Rewrite the text of every entry, replacing "Sobre Nosotros" with "Quiénes Somos" and keeping everything else unchanged.

Dataset items:
====================

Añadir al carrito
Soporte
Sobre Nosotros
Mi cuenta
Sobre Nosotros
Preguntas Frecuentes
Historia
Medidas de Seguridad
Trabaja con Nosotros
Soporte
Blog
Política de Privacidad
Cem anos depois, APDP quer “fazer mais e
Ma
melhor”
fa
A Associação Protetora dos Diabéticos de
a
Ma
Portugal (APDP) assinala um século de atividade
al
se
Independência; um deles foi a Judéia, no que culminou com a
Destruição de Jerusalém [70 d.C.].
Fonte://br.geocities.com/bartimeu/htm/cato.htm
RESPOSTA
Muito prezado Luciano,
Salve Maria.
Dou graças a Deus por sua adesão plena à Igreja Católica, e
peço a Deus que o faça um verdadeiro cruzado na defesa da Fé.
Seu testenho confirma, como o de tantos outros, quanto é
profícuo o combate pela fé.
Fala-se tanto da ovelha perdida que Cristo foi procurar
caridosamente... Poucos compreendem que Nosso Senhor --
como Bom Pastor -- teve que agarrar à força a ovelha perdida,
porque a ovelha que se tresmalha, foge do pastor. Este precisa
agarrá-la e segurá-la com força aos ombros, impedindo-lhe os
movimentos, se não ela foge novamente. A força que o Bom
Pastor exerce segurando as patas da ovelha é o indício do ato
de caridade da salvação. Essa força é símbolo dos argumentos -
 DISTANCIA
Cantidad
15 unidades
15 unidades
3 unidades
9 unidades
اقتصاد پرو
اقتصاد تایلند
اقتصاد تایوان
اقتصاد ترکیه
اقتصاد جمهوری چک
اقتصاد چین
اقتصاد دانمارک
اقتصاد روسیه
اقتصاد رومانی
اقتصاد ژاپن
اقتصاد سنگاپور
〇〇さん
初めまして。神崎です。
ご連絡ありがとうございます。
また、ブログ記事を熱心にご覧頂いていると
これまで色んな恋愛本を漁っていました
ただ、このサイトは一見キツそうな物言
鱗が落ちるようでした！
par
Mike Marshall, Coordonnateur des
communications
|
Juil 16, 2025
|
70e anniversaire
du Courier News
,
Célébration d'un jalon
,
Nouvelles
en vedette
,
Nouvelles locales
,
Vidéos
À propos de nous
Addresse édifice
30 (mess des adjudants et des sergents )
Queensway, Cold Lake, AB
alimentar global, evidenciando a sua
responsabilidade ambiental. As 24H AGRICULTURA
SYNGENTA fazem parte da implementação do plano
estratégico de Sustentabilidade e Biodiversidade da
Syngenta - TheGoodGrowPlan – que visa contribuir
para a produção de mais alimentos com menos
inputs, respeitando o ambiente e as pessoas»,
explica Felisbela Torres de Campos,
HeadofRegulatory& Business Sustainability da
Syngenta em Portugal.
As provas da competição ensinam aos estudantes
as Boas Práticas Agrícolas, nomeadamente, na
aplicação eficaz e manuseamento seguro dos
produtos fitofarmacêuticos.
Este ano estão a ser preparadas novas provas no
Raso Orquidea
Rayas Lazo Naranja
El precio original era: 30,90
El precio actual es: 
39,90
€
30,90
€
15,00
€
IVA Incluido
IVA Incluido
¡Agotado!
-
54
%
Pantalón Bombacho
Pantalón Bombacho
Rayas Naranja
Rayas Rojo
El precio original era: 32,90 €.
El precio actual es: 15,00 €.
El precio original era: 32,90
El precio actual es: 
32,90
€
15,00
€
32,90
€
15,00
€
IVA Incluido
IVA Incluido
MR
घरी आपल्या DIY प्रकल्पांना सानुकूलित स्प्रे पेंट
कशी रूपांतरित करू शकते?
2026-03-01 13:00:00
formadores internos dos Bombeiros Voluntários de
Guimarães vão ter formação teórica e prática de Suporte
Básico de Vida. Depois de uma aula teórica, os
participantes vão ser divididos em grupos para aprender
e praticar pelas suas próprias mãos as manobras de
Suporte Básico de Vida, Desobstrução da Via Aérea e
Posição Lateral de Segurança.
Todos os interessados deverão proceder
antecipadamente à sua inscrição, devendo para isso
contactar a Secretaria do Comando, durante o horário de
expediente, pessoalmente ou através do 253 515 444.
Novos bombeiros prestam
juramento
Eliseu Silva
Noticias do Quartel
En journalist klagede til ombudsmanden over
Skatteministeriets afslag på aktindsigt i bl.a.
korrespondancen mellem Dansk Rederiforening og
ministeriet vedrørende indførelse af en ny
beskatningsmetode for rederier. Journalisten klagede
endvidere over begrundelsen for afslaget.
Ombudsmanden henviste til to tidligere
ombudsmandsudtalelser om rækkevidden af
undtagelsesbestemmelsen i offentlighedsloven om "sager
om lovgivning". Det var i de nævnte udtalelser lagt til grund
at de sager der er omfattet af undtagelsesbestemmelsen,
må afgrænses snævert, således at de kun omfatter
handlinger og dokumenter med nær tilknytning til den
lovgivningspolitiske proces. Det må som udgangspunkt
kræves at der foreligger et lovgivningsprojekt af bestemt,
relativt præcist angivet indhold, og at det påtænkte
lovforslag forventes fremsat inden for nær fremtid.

====================

=== Written answer ===
Añadir al carrito
Soporte
Quiénes Somos
Mi cuenta
Quiénes Somos
Preguntas Frecuentes
Historia
Medidas de Seguridad
Trabaja con Nosotros
Soporte
Blog
Política de Privacidad
Cem anos depois, APDP quer “fazer mais e
Ma
melhor”
fa
A Associação Protetora dos Diabéticos de
a
Ma
Portugal (APDP) assinala um século de atividade
al
se
Independência; um deles foi a Judéia, no que culminou com a
Destruição de Jerusalém [70 d.C.].
Fonte://br.geocities.com/bartimeu/htm/cato.htm
RESPOSTA
Muito prezado Luciano,
Salve Maria.
Dou graças a Deus por sua adesão plena à Igreja Católica, e
peço a Deus que o faça um verdadeiro cruzado na defesa da Fé.
Seu testenho confirma, como o de tantos outros, quanto é
profícuo o combate pela fé.
Fala-se tanto da ovelha perdida que Cristo foi procurar
caridosamente... Poucos compreendem que Nosso Senhor --
como Bom Pastor -- teve que agarrar à força a ovelha perdida,
porque a ovelha que se tresmalha, foge do pastor. Este precisa
agarrá-la e segurá-la com força aos ombros, impedindo-lhe os
movimentos, se não ela foge novamente. A força que o Bom
Pastor exerce segurando as patas da ovelha é o indício do ato
de caridade da salvação. Essa força é símbolo dos argumentos -
 DISTANCIA
Cantidad
15 unidades
15 unidades
3 unidades
9 unidades
اقتصاد پرو
اقتصاد تایلند
اقتصاد تایوان
اقتصاد ترکیه
اقتصاد جمهوری چک
اقتصاد چین
اقتصاد دانمارک
اقتصاد روسیه
اقتصاد رومانی
اقتصاد ژاپن
اقتصاد سنگاپور
〇〇さん
初めまして。神崎です。
ご連絡ありがとうございます。
また、ブログ記事を熱心にご覧頂いていると
これまで色んな恋愛本を漁っていました
ただ、このサイトは一見キツそうな物言
鱗が落ちるようでした！
par
Mike Marshall, Coordonnateur des
communications
|
Juil 16, 2025
|
70e anniversaire
du Courier News
,
Célébration d'un jalon
,
Nouvelles
en vedette
,
Nouvelles locales
,
Vidéos
À propos de nous
Addresse édifice
30 (mess des adjudants et des sergents )
Queensway, Cold Lake, AB
alimentar global, evidenciando a sua
responsabilidade ambiental. As 24H AGRICULTURA
SYNGENTA fazem parte da implementação do plano
estratégico de Sustentabilidade e Biodiversidade da
Syngenta - TheGoodGrowPlan – que visa contribuir
para a produção de mais alimentos com menos
inputs, respeitando o ambiente e as pessoas»,
explica Felisbela Torres de Campos,
HeadofRegulatory& Business Sustainability da
Syngenta em Portugal.
As provas da competição ensinam aos estudantes
as Boas Práticas Agrícolas, nomeadamente, na
aplicação eficaz e manuseamento seguro dos
produtos fitofarmacêuticos.
Este ano estão a ser preparadas novas provas no
Raso Orquidea
Rayas Lazo Naranja
El precio original era: 30,90
El precio actual es: 
39,90
€
30,90
€
15,00
€
IVA Incluido
IVA Incluido
¡Agotado!
-
54
%
Pantalón Bombacho
Pantalón Bombacho
Rayas Naranja
Rayas Rojo
El precio original era: 32,90 €.
El precio actual es: 15,00 €.
El precio original era: 32,90
El precio actual es: 
32,90
€
15,00
€
32,90
€
15,00
€
IVA Incluido
IVA Incluido
MR
घरी आपल्या DIY प्रकल्पांना सानुकूलित स्प्रे पेंट
कशी रूपांतरित करू शकते?
2026-03-01 13:00:00
formadores internos dos Bombeiros Voluntários de
Guimarães vão ter formação teórica e prática de Suporte
Básico de Vida. Depois de uma aula teórica, os
participantes vão ser divididos em grupos para aprender
e praticar pelas suas próprias mãos as manobras de
Suporte Básico de Vida, Desobstrução da Via Aérea e
Posição Lateral de Segurança.
Todos os interessados deverão proceder
antecipadamente à sua inscrição, devendo para isso
contactar a Secretaria do Comando, durante o horário de
expediente, pessoalmente ou através do 253 515 444.
Novos bombeiros prestam
juramento
Eliseu Silva
Noticias do Quartel
En journalist klagede til ombudsmanden over
Skatteministeriets afslag på aktindsigt i bl.a.
korrespondancen mellem Dansk Rederiforening og
ministeriet vedrørende indførelse af en ny
beskatningsmetode for rederier. Journalisten klagede
endvidere over begrundelsen for afslaget.
Ombudsmanden henviste til to tidligere
ombudsmandsudtalelser om rækkevidden af
undtagelsesbestemmelsen i offentlighedsloven om "sager
om lovgivning". Det var i de nævnte udtalelser lagt til grund
at de sager der er omfattet af undtagelsesbestemmelsen,
må afgrænses snævert, således at de kun omfatter
handlinger og dokumenter med nær tilknytning til den
lovgivningspolitiske proces. Det må som udgangspunkt
kræves at der foreligger et lovgivningsprojekt af bestemt,
relativt præcist angivet indhold, og at det påtænkte
lovforslag forventes fremsat inden for nær fremtid.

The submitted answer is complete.